I personally like the implementation in face of what is available for me within my work environment. We recently started a discussion about using Reporting Services. And that works great if one is already processing within a sql environment. But my customer work in a flat/fixed file environment. We are not able to simply implement reporting services to use xml as a dataset, format the reports, convert them pdf, then save them in a project archive folder. It just doesn't lend itself to that. PDF::writer does lend itself well.

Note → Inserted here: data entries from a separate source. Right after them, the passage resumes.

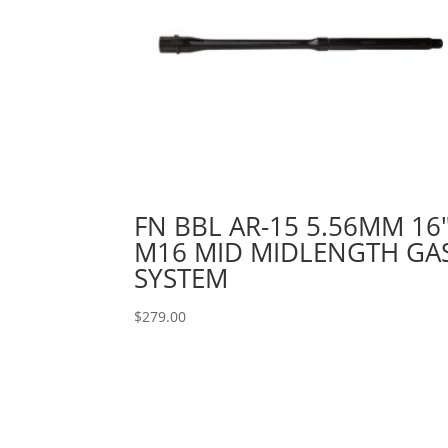
FN BBL AR-15 5.56MM 16
M16 MID MIDLENGTH GA
SYSTEM
$
279.00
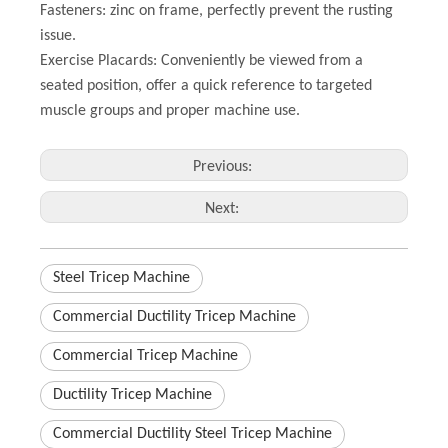
Fasteners: zinc on frame, perfectly prevent the rusting
issue.
Exercise Placards: Conveniently be viewed from a
seated position, offer a quick reference to targeted
muscle groups and proper machine use.
Previous:
Next:
Steel Tricep Machine
Commercial Ductility Tricep Machine
Commercial Tricep Machine
Ductility Tricep Machine
Commercial Ductility Steel Tricep Machine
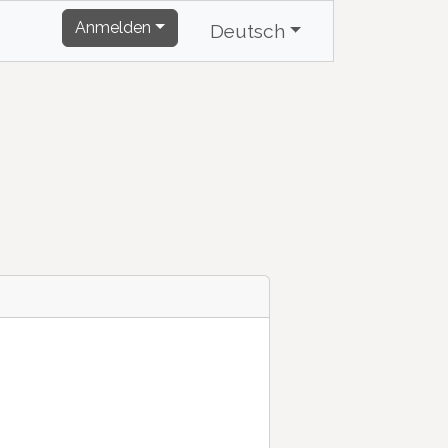
Anmelden
Deutsch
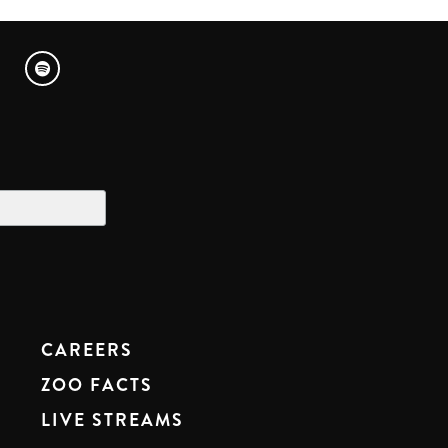
CAREERS
ZOO FACTS
LIVE STREAMS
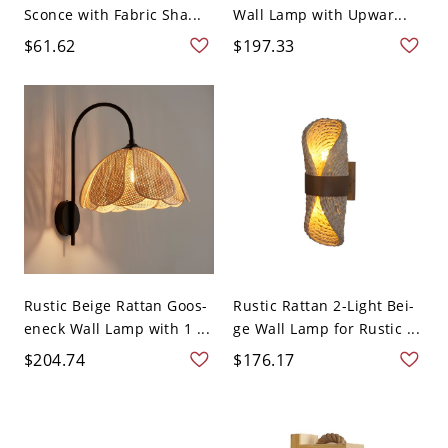
Sconce with Fabric Sha...
Wall Lamp with Upwar...
$61.62
$197.33
Rustic Beige Rattan Goos-
Rustic Rattan 2-Light Bei-
eneck Wall Lamp with 1 ...
ge Wall Lamp for Rustic ...
$204.74
$176.17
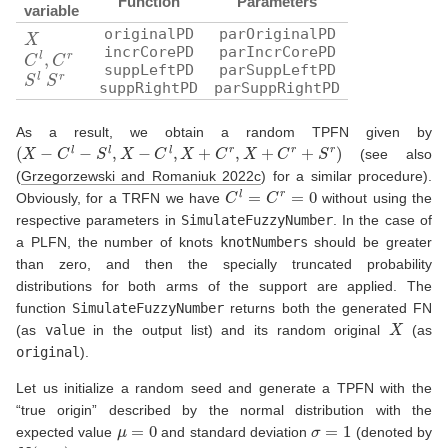
Function
Parameters
variable
X
originalPD
parOriginalPD
C
l
,
C
r
incrCorePD
parIncrCorePD
suppLeftPD
parSuppLeftPD
S
l
S
r
suppRightPD
parSuppRightPD
As a result, we obtain a random TPFN given by
(
X
−
C
l
−
S
l
,
X
−
C
l
,
X
+
C
r
,
X
+
C
r
+
S
r
)
(see also
(
Grzegorzewski and Romaniuk 2022c
)
for a similar procedure).
C
l
=
C
r
=
0
Obviously, for a TRFN we have
without using the
respective parameters in
SimulateFuzzyNumber
. In the case of
a PLFN, the number of knots
knotNumbers
should be greater
than zero, and then the specially truncated probability
distributions for both arms of the support are applied. The
function
SimulateFuzzyNumber
returns both the generated FN
X
(as
value
in the output list) and its random original
(as
original
).
Let us initialize a random seed and generate a TPFN with the
“true origin” described by the normal distribution with the
μ
=
0
σ
=
1
expected value
and standard deviation
(denoted by
N
(
μ
,
σ
)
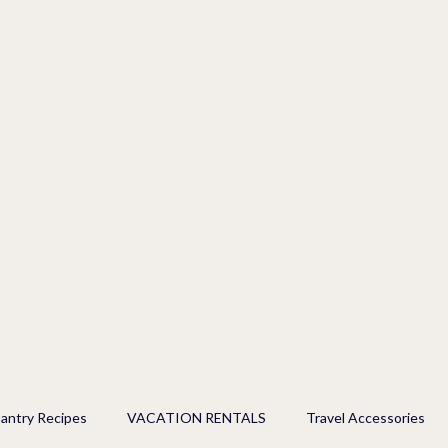
antry Recipes
VACATION RENTALS
Travel Accessories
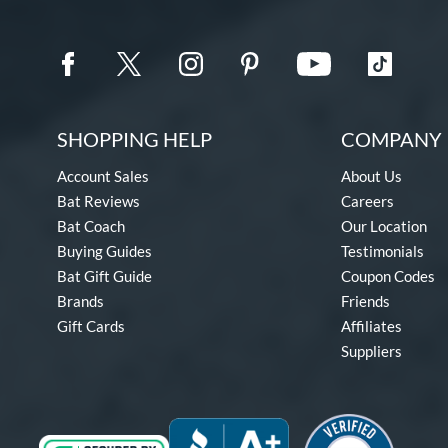
SHOPPING HELP
COMPANY 
Account Sales
About Us
Bat Reviews
Careers
Bat Coach
Our Location
Buying Guides
Testimonials
Bat Gift Guide
Coupon Codes
Brands
Friends
Gift Cards
Affiliates
Suppliers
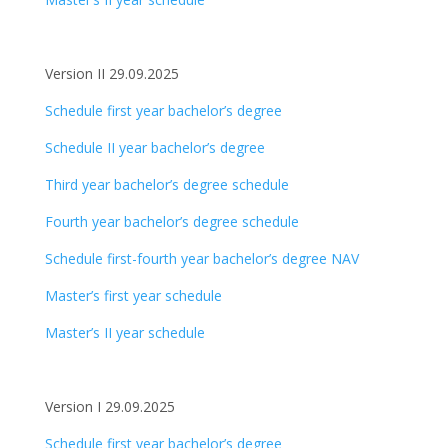
Version II 29.09.2025
Schedule first year bachelor’s degree
Schedule II year bachelor’s degree
Third year bachelor’s degree schedule
Fourth year bachelor’s degree schedule
Schedule first-fourth year bachelor’s degree NAV
Master’s first year schedule
Master’s II year schedule
Version I 29.09.2025
Schedule first year bachelor’s degree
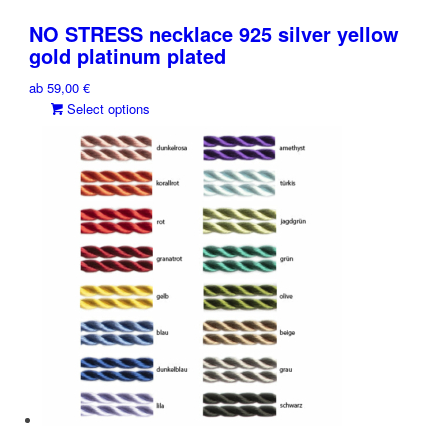
has
chosen
multiple
on
NO STRESS necklace 925 silver yellow
variants.
the
gold platinum plated
The
product
ab
59,00
€
options
page
This
Select options
may
product
be
has
chosen
multiple
on
variants.
the
The
product
options
page
may
be
chosen
on
the
product
page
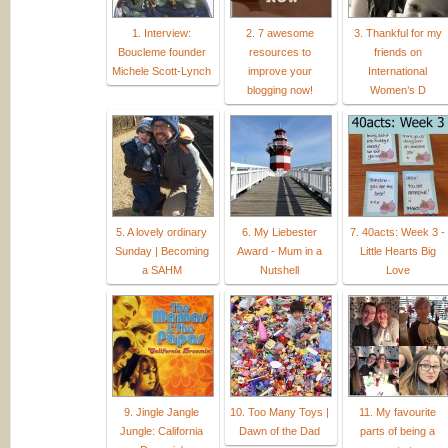
1. Interview:
2. 7 awesome
3. Thankful for my
Boucleme founder
resources to
friends on
Michele Scott-Lynch
improve your
International
blogging now!
Women’s D
5. A lovely ordinary
6. My Liebester
7. 40acts: Week 3 -
Sunday | Becoming
Award - Mum in a
Little Hearts Big
a SAHM
Nutshell
Love
9. Jingle Jangle
10. Too Many Toys |
11. My favourite
Jungle: California
Dawn of the Dad
parts of being a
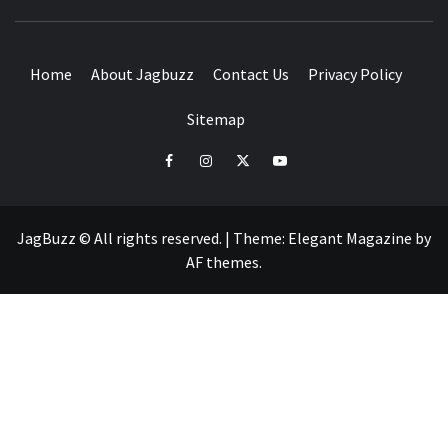
BUZZING WITH EXCITEMENT
Home
About Jagbuzz
Contact Us
Privacy Policy
Sitemap
facebook
instagram
twitter
youtube
JagBuzz © All rights reserved.
|
Theme:
Elegant Magazine
by
AF themes
.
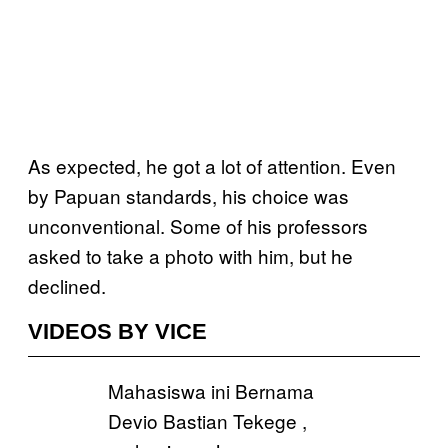
As expected, he got a lot of attention. Even
by Papuan standards, his choice was
unconventional. Some of his professors
asked to take a photo with him, but he
declined.
VIDEOS BY VICE
Mahasiswa ini Bernama
Devio Bastian Tekege ,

Maybe the implementation isn't the greatest. But it works, like COBOL.

JEG2 said...

I'm found PDF::Writer to be the one that adds to my work flow way more than the other way around. Its pseudo tag structure is a solid miss at HTML/XML support and its Ruby API is painful enough to make simple programmatic generation too difficult to be practical.

This is the reason we've used so many alternate solutions at work. We just couldn't afford the time to reimplement all the pieces of our application that would need PDF::Writer specific handling.

I've been thinking about how to improve the Ruby interface. A builder-like syntax would be just awesome for the page layout stuff. Unfortunately, it's pretty clumsy for things like inline bolding of some text. I'm sure there's a solid approach, we just need to dream it up.

James Healy nails the primary issue though: "PDF::Writer in its current state is only suitable for relatively basic documents." Do we really need over 5,000 lines of library code for basic handling? No. That's what makes the library so cumbersome to use and maintain. Why the heck is it using transactions, threading, and Mutexes to layout tables in a linear data format? I've got a programming student who has been practicing with ASCII art tables that I'm confident can rewrite the PDF table generation output code field by field (assuming I provided the font metric methods, of course). The student's code would be a huge speed boost too.

Where James and I disagree is the difficulty of replacing it. For some reason, a lot of people think PDF's are really hard. Honestly, I think it's the 1,300 page specification that frightens so many of us. Since I spoke up about the library though, I've been reading it. It's not half as bad as people think. PDF is a pretty simple format and the large majority of that scary specification just don't apply to a version 1.0 replacement for the generator.

Adam said...

Don't forget HTMLDOC, which can meet many PDF output requirements and has a very straightforward Ruby API in PDF::HTMLDoc.

cmdicely said...

"It's not hard" is a lot more convincing when its attached to something showing it done: lots of things are conceptually easy on a broad view, but tricky in important implementation details. PDF::Writer fills an important need: it may not do it as well as one would like, and it may be easier to replace it than to fix it. But I think the most convincing argument for that is going to be an alpha (or pre-alpha) release of something that shows some real promise of being a viable replacement that lacks PDF::Writer's warts.

I don't particularly have strong feelings either way; I've never dug into PDF::Writer's internals and use it mostly indirectly.

JEG2 said...

I played with multiple prototypes while reading the PDF specification. That's how I came to these conclusions.

I haven't publicly released any of my work yet because I haven't found a user code interface I've fallen in love with yet. I'm still thinking on how to get that right.

Beyond that, I've offered to help the Ruby Medicant project with the replacement, if that's the selected activity.

I'll put code where my mouth is. I promise.